PROMPT: Only one stretch of the data is wanted: the line containing "37: (794, 556, 21.35)", the line containing "55: (557, 397, 31.16)", and every line between them, copied exactly.

EXERCISE MATERIAL:
****************************************
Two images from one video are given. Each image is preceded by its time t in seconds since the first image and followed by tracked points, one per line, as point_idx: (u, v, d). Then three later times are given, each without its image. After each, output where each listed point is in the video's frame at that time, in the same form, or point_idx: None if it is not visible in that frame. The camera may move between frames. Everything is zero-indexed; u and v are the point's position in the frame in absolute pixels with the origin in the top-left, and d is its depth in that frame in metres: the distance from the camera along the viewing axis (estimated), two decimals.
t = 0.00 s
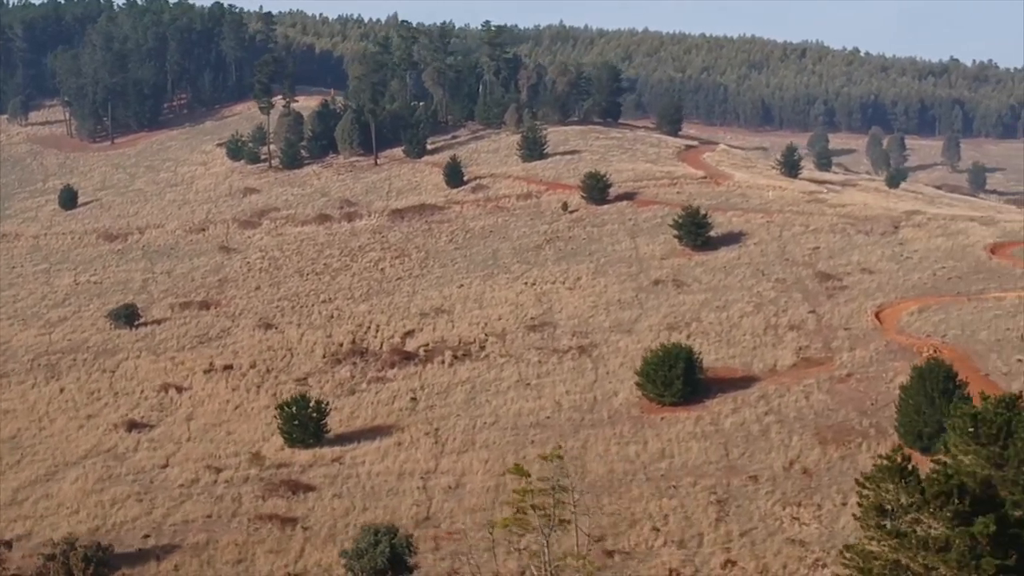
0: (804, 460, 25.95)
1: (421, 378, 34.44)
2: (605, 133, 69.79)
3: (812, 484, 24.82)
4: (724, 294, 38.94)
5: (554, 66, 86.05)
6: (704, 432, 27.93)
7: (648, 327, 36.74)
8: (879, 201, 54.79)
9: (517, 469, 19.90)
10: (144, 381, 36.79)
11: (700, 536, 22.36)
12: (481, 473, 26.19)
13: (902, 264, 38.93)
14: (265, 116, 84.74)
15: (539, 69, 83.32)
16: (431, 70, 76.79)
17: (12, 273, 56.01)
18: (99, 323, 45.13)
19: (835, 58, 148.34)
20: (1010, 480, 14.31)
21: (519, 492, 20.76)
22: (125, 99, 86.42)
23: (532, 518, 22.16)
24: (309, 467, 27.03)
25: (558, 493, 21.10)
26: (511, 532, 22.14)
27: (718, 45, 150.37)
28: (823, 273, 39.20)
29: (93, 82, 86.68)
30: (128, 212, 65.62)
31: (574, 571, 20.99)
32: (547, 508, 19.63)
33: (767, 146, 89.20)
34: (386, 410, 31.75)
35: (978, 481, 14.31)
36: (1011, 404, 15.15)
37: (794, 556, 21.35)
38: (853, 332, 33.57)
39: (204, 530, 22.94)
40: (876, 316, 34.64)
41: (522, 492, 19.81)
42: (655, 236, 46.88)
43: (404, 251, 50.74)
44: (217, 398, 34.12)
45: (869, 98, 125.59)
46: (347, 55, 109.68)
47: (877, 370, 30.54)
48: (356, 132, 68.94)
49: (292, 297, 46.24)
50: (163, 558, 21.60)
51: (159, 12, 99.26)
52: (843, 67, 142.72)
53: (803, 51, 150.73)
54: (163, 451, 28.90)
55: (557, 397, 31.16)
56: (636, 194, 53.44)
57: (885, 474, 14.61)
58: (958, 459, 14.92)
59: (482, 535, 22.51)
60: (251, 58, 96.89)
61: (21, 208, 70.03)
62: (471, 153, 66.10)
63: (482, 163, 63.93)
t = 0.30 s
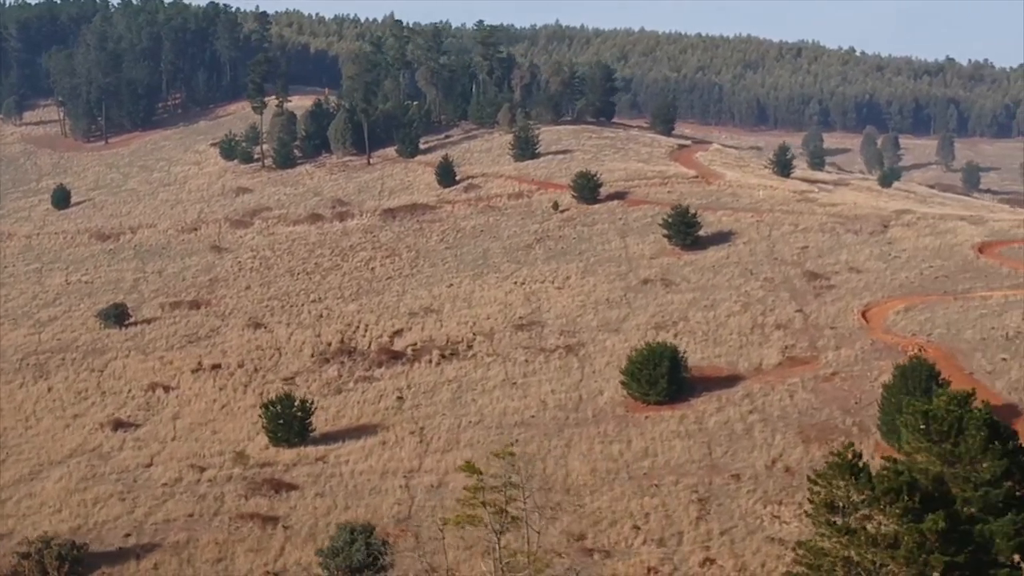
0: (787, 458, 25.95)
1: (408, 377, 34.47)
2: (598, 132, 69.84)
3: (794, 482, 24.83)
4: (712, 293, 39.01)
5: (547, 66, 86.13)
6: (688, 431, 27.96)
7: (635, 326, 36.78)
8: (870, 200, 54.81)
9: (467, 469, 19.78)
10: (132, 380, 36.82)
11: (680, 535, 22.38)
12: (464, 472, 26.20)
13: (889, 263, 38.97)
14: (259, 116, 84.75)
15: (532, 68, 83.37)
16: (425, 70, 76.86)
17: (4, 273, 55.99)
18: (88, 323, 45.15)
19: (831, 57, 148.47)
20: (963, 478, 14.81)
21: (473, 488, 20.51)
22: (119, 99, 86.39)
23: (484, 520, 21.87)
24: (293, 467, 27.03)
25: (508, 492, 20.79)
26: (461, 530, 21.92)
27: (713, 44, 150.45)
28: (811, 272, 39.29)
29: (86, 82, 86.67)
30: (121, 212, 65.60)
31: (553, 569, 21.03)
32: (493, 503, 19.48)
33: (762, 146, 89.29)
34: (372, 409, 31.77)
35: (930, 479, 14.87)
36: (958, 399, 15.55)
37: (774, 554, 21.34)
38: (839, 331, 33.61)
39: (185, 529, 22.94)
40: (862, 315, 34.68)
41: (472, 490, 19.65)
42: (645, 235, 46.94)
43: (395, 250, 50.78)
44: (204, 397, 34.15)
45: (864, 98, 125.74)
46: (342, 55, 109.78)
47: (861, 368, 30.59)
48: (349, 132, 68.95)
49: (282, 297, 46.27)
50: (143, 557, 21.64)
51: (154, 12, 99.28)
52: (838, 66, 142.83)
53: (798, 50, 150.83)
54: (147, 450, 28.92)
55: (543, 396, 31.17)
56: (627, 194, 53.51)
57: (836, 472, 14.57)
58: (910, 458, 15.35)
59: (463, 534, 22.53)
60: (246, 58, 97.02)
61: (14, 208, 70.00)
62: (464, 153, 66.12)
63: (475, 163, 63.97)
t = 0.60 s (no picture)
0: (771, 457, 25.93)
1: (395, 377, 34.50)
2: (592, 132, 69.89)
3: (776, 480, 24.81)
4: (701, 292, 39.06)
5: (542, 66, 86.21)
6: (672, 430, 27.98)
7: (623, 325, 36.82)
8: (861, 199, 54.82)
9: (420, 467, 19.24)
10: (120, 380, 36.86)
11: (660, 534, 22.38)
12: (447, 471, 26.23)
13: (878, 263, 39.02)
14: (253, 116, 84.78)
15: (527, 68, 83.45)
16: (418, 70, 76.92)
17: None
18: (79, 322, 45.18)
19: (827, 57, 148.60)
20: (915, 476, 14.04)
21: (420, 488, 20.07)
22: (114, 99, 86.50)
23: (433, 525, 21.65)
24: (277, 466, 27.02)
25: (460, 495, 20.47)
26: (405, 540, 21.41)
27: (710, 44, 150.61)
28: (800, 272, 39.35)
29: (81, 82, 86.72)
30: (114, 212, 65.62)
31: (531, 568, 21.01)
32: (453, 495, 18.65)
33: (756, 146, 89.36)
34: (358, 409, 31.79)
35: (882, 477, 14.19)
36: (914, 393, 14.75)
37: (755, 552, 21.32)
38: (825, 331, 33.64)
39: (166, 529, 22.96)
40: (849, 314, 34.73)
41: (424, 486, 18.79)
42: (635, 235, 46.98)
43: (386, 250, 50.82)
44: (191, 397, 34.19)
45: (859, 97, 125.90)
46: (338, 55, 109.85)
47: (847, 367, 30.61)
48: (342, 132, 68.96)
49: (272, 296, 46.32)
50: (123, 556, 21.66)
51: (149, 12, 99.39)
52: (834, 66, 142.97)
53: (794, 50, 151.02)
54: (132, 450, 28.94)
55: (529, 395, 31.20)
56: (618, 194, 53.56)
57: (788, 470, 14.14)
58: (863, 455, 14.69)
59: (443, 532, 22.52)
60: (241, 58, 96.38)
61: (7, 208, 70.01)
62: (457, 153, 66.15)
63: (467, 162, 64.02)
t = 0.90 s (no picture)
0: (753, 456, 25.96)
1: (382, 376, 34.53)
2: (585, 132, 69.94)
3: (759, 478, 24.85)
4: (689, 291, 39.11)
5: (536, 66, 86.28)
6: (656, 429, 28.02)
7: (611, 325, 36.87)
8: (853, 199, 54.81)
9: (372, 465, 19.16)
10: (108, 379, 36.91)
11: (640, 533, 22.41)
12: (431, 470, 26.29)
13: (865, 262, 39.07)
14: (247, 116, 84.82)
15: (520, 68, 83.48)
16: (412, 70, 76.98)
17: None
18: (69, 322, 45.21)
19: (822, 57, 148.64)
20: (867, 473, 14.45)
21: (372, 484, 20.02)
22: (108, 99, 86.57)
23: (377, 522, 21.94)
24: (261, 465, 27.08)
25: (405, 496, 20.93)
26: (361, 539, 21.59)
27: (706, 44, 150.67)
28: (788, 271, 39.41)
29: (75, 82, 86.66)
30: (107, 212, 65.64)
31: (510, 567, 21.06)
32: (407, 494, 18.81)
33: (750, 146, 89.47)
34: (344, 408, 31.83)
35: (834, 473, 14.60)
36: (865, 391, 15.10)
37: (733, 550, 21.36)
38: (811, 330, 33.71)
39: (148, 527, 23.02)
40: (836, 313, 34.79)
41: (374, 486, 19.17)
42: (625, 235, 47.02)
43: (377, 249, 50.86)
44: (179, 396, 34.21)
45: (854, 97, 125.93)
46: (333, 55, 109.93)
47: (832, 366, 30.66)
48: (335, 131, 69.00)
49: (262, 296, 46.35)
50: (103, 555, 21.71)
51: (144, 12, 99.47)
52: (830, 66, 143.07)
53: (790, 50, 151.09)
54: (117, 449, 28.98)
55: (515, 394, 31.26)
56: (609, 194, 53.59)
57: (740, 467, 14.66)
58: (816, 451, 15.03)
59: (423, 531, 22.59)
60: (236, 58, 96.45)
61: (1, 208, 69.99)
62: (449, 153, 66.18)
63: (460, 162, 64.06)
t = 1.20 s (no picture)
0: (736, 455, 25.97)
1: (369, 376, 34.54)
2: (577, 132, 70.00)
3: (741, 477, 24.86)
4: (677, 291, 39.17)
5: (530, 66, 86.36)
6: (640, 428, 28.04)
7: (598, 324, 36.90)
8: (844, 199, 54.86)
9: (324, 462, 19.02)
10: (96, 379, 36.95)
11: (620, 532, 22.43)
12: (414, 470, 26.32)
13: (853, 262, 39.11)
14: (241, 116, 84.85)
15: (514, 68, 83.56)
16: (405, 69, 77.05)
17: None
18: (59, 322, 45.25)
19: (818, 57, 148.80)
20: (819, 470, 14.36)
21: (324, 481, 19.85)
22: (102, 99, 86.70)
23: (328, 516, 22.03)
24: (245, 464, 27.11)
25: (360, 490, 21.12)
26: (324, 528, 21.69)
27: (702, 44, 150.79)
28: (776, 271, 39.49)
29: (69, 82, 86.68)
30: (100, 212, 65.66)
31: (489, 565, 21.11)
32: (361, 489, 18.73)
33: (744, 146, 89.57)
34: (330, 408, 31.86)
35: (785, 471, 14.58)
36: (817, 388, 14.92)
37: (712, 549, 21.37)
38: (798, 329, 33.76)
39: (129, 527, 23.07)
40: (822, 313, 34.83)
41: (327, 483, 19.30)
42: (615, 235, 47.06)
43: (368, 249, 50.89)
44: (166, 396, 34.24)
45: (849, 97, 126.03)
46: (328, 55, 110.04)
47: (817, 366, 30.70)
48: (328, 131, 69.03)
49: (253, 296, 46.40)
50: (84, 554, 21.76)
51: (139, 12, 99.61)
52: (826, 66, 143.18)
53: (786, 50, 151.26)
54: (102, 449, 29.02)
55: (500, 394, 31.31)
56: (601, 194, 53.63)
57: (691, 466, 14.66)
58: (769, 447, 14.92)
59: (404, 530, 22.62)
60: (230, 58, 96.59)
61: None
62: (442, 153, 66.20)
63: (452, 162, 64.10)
****************************************
FINAL ANSWER:
37: (794, 556, 21.35)
38: (853, 332, 33.57)
39: (204, 530, 22.94)
40: (876, 316, 34.64)
41: (522, 492, 19.81)
42: (655, 236, 46.88)
43: (404, 251, 50.74)
44: (217, 398, 34.12)
45: (869, 98, 125.59)
46: (347, 55, 109.68)
47: (877, 370, 30.54)
48: (356, 132, 68.94)
49: (292, 297, 46.24)
50: (163, 558, 21.60)
51: (159, 12, 99.26)
52: (843, 67, 142.72)
53: (803, 51, 150.73)
54: (163, 451, 28.90)
55: (557, 397, 31.16)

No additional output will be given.